Except on this day, as they turned to come back we all noticed a boxer being walked across the street as I called for them. Billie, as she always did, looked at me and starting running towards the car. Cassidy made the decision to go meet the dog across the street. Right as a car sped by. The collision was fast and brutal. There was no doubt in my mind as I ran to her that was the last time I would see her alive. I picked her up, she looked at me and with a faint sigh, died in my arms.
Later that night, I was sitting in my room, TV blaring, not hearing anything, except the sadness that poured from Billie. She curled up on my bed, in Cassidy’s spot. Her gaze told me what I had to do, and I immediately went to the Boulder Humane Society’s webpage to see who was available.
As I scanned the listings of available dogs, there was this little dog with gigantic ears. It took a second to know she was Billie’s dog.
As I clicked on the picture, I noticed her kennel name.
And Taylor completed my family.
I have often written and spoken about one symptom of my bipolar, suicidal thoughts. I have had them every day since the age of 12. What I haven’t told anyone is that those thoughts sometime scream in my head and I have to battle very hard to quiet them. I have an internal list of reasons that suicide doesn’t make sense, and who would be hurt by the action, and I review that list almost daily.
But, it’s hard. I don’t always believe myself when I read the list. I don’t always trust that my reasons for living outweigh my reasons to not.
About a week ago, when it was it was particularly bad, I was thinking about how all my pets are about 10 years old, and will all be gone in approximately 5 years.

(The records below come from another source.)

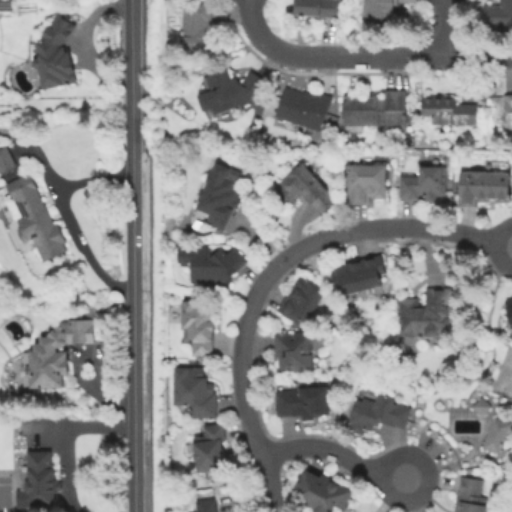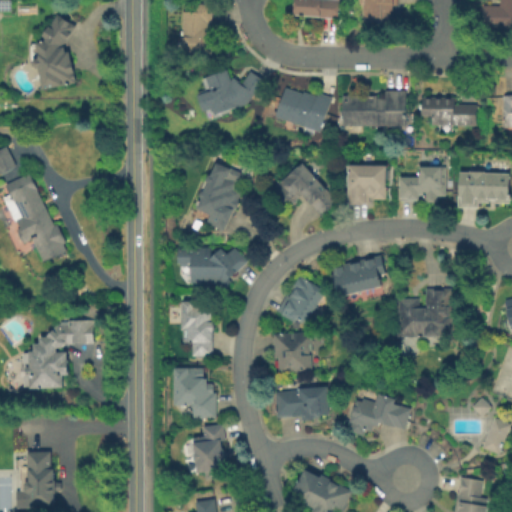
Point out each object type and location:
building: (315, 7)
building: (318, 8)
building: (377, 10)
building: (379, 10)
building: (497, 13)
building: (498, 15)
road: (445, 27)
building: (195, 29)
building: (198, 30)
building: (59, 54)
road: (364, 55)
building: (53, 57)
building: (226, 90)
building: (230, 92)
building: (301, 107)
building: (304, 108)
building: (373, 108)
building: (376, 110)
building: (506, 110)
building: (508, 110)
building: (447, 111)
building: (449, 112)
building: (5, 159)
building: (7, 160)
building: (364, 182)
building: (367, 183)
building: (421, 184)
building: (424, 185)
building: (481, 187)
building: (304, 188)
building: (483, 188)
building: (306, 190)
building: (219, 193)
building: (221, 196)
building: (31, 216)
building: (36, 218)
road: (66, 218)
road: (130, 255)
building: (208, 263)
building: (211, 265)
road: (275, 273)
building: (356, 275)
building: (360, 275)
road: (494, 296)
building: (300, 299)
building: (302, 301)
building: (508, 310)
building: (424, 314)
building: (426, 315)
building: (196, 326)
building: (199, 327)
building: (327, 334)
building: (292, 351)
building: (295, 352)
building: (52, 353)
building: (57, 355)
road: (482, 370)
park: (505, 374)
road: (472, 387)
building: (193, 390)
building: (196, 392)
building: (301, 402)
building: (303, 403)
building: (479, 404)
building: (479, 405)
building: (375, 413)
building: (379, 414)
road: (467, 420)
building: (494, 432)
building: (494, 434)
road: (512, 440)
road: (65, 441)
building: (208, 451)
building: (211, 451)
road: (334, 451)
road: (487, 451)
road: (465, 455)
road: (431, 470)
building: (38, 477)
building: (41, 478)
building: (319, 491)
building: (323, 492)
building: (468, 495)
building: (471, 496)
building: (204, 505)
building: (206, 506)
building: (349, 511)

It became clear to me that I did not want to live in a world where those five animals didn’t exist. So much of who I am can be tracked to how I have had to support, protect, love those animals.
In that instant, I decided that when they died so would I.
And the clouds lifted.
As I started to think more and more about the constraint of having only 5 years to live. (Let me say right now, that this is a thought experiment. I seriously doubt I will go through with it.)

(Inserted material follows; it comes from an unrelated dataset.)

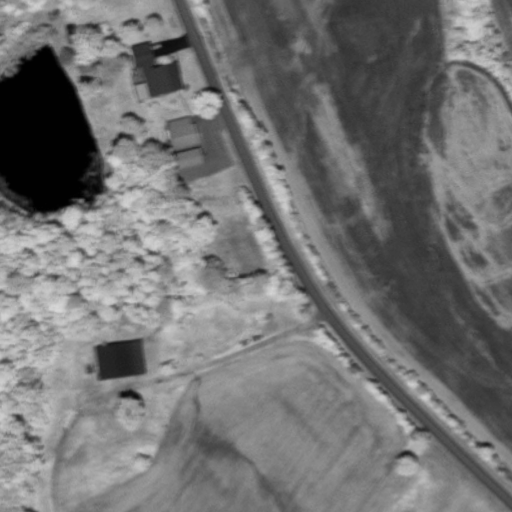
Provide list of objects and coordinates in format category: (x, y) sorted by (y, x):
building: (154, 75)
building: (184, 144)
road: (304, 279)
building: (119, 361)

What do I want to accomplish? Who do I want to spend time with? How do I want to live? Why do I want to live?
It’s easy to answer “I would live life to fullest,” but harder to define what “fullest” means.
Would I want to climb Everest or invent a cure to cancer? Would I want to find love, have kids, and leave a legacy?
What I realized was that I didn’t want to live life to the fullest, rather, I wanted to enjoy those five years.
I want to focus on health, because if I was healthy, I would enjoy life more.
I don’t want to start another company, because I wouldn’t enjoy life as I dedicated everything to the growth of that business.
I want to get closer to a small set of people that make life enjoyable just by being part of it.
Mostly, when making decisions, all of a sudden, my enjoyment became a priority. I am a priority.
Which has lead me to the decision to live my life in 5 year increments. To force constraint on the one thing we all wish had no constraint: life span.
By choosing the day I want to die; I have finally learned how to live.